Publication year - 2010
Publication title -
scandinavian journal of medicine and science in sports
Language(s) - English
Resource type - Journals
SCImago Journal Rank - 1.575
H-Index - 115
eISSN - 1600-0838
pISSN - 0905-7188
DOI - 10.1111/j.1600-0838.2009.00960.x
Subject(s) - endostatin , matrix metalloproteinase , extracellular matrix , basal (medicine) , medicine , endocrinology , endurance training , angiogenesis , chemistry , biochemistry , insulin
Exercise induces alterations of the extracellular matrix (ECM), e.g. by an increased release of endostatin or by regulation of matrix metalloproteases (MMP)‐2/‐9, and cathepsin L. To investigate the influence of training status on exercise‐induced ECM‐processing of angiogenic molecules, alterations of endostatin‐, MMP‐2, and MMP‐9 plasma concentrations during incremental running step tests in male elite short‐track ( n =6) and male elite long‐track runners ( n =7) were studied.
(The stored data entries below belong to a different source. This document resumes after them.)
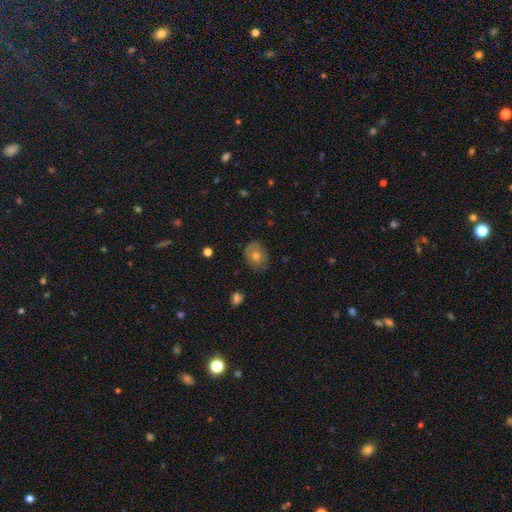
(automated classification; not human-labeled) Overall: smooth (62%; featured or disk 25%). How rounded: round (60%; in between 39%). Merging: none (80%).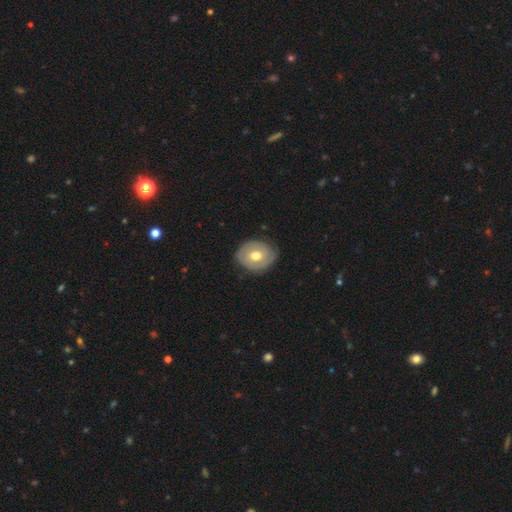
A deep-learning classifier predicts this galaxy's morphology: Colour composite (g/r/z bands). It shows a smooth galaxy with no disk features (51%) that is round (61%). Merging: none (76%).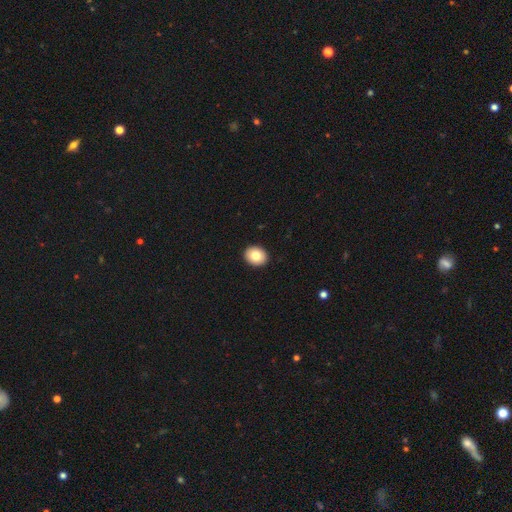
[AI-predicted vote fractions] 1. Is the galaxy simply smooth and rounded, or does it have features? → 81% smooth, 10% featured or disk, 8% star or artifact.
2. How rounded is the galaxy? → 54% round, 45% in between, 1% cigar-shaped.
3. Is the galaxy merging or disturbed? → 92% none, 5% minor disturbance, 1% major disturbance, 1% merger.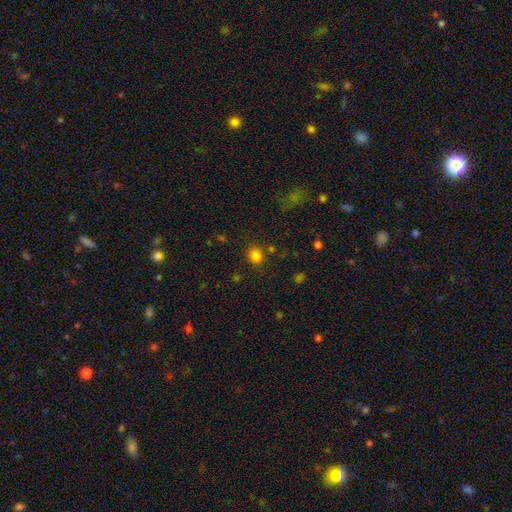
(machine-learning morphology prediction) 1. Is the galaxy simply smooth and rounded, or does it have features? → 81% smooth, 14% star or artifact, 5% featured or disk.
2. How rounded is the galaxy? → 76% round, 23% in between, 1% cigar-shaped.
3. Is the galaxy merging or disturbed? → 82% none, 9% minor disturbance, 5% merger, 4% major disturbance.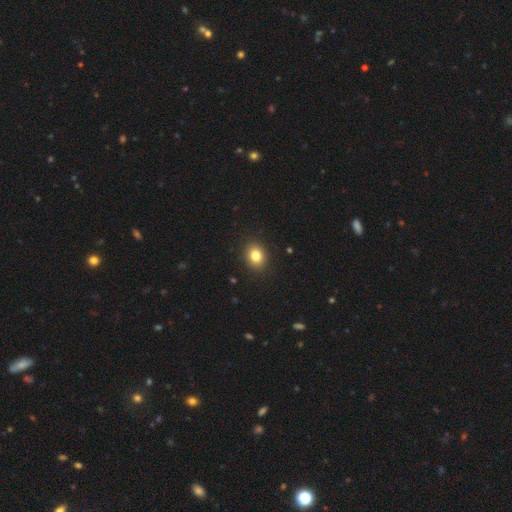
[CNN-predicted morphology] type=smooth (83%); roundness=round (55%); merging=none (90%).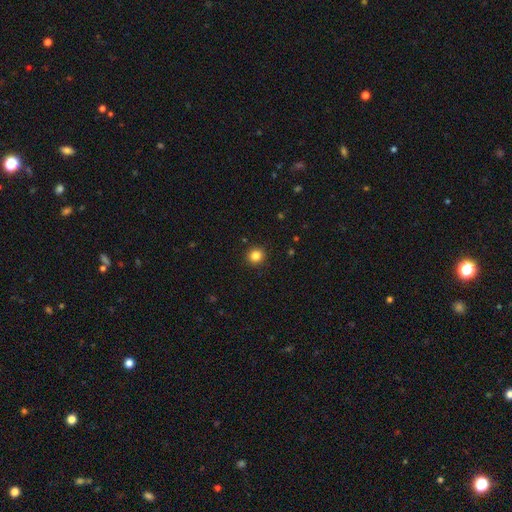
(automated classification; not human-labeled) A smooth galaxy with no disk features (83%) that is round (93%).

Vote fractions:
- Smooth or featured? smooth: 83% / star or artifact: 12% / featured or disk: 4%
- How rounded? round: 93% / in between: 6% / cigar-shaped: 1%
- Merging? none: 93% / minor disturbance: 5% / major disturbance: 2% / merger: 1%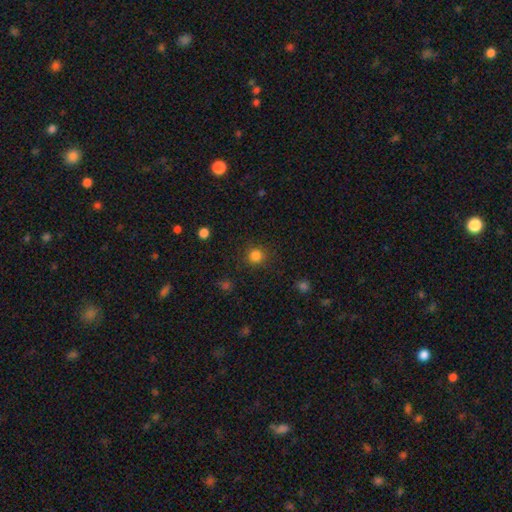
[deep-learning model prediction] Q: Smooth or featured?
A: smooth (83%); runner-up: star or artifact (13%)
Q: How rounded?
A: round (93%); runner-up: in between (6%)
Q: Merging?
A: none (88%); runner-up: minor disturbance (8%)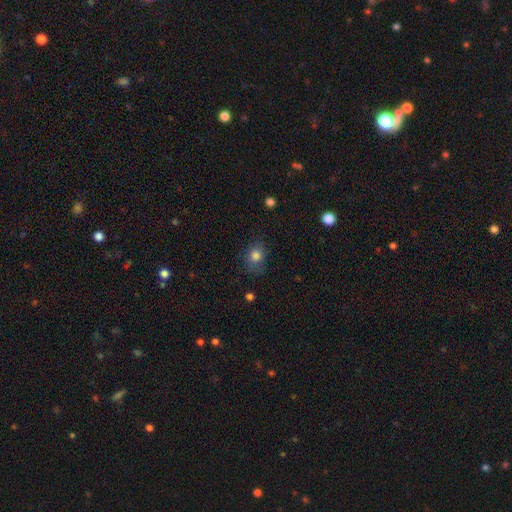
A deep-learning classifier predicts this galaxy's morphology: Smooth or featured: smooth — 81% (star or artifact — 11%)
How rounded: round — 61% (in between — 38%)
Merging: none — 66% (minor disturbance — 23%)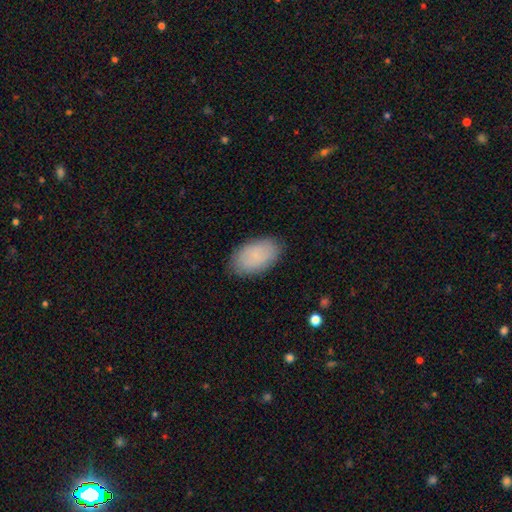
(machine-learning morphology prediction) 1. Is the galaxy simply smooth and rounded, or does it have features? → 85% smooth, 9% featured or disk, 6% star or artifact.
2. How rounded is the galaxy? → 94% in between, 5% round, 1% cigar-shaped.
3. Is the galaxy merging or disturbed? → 85% none, 11% minor disturbance, 3% major disturbance, 1% merger.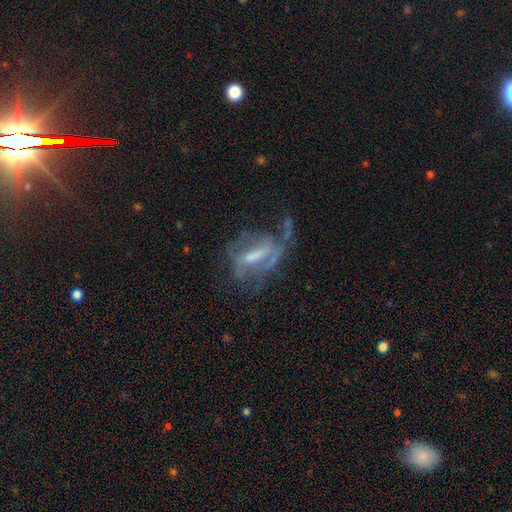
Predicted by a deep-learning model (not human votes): This appears to be a featured or disk galaxy (73%) with a strong bar (43%), spiral arms (68%) and a moderate central bulge (36%). Merging: major disturbance (42%).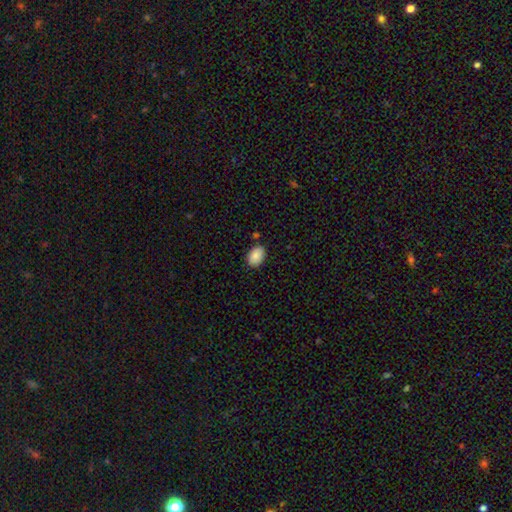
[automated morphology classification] A smooth galaxy with no disk features (88%) that is in between round and cigar-shaped (86%). Merging: none (85%).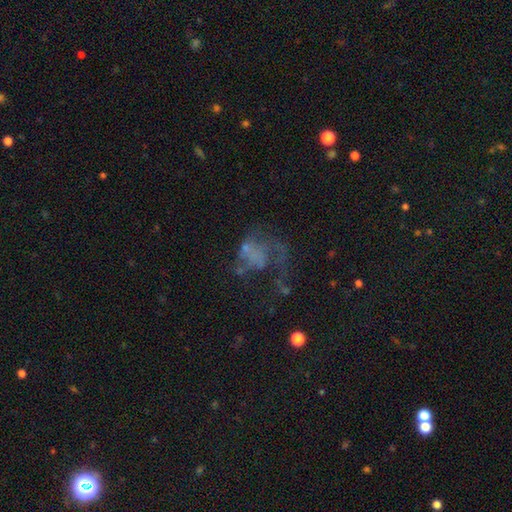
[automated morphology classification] Smooth or featured?
  - featured or disk: 54% *
  - smooth: 27%
  - star or artifact: 19%
Edge-on disk?
  - no: 98% *
  - yes: 2%
Bar?
  - no: 87% *
  - weak: 10%
  - strong: 2%
Spiral arms?
  - no: 68% *
  - yes: 32%
Bulge size?
  - none: 75% *
  - small: 14%
  - moderate: 7%
  - large: 3%
  - dominant: 1%
Merging?
  - major disturbance: 51% *
  - none: 27%
  - minor disturbance: 14%
  - merger: 9%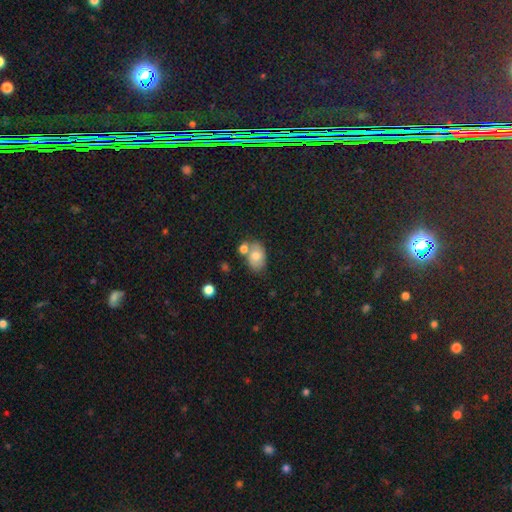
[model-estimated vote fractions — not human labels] The model was most divided on "merging": none: 54%, merger: 24%, minor disturbance: 17%, major disturbance: 5%. More confident: how rounded — in between (75%); smooth or featured — smooth (69%).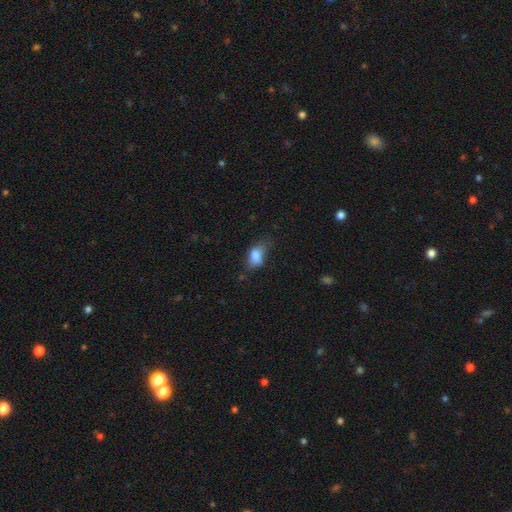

Three blood samples (pre‐exercise, 0, and 1 h post‐exercise) were taken from each subject at each running test. In both groups, the basal endostatin plasma concentration was significantly decreased at the second running test, i.e. after the training season. Exercise‐related acute alterations of the parameters were also observed only during the second test. In the long‐track group, there was a significant increase in endostatin at 0 h and of MMP‐2 at 1 h post‐exercise. In the short‐track group, only MMP‐9 was significantly increased at 0 h post‐exercise. Cathepsin L was increased at 0 h post‐exercise. In conclusion, regular exercise performance decreases the basal endostatin plasma concentration, facilitates ECM‐processing of angiogenic molecules by regular performance, and seems to be dependent on the kind of training.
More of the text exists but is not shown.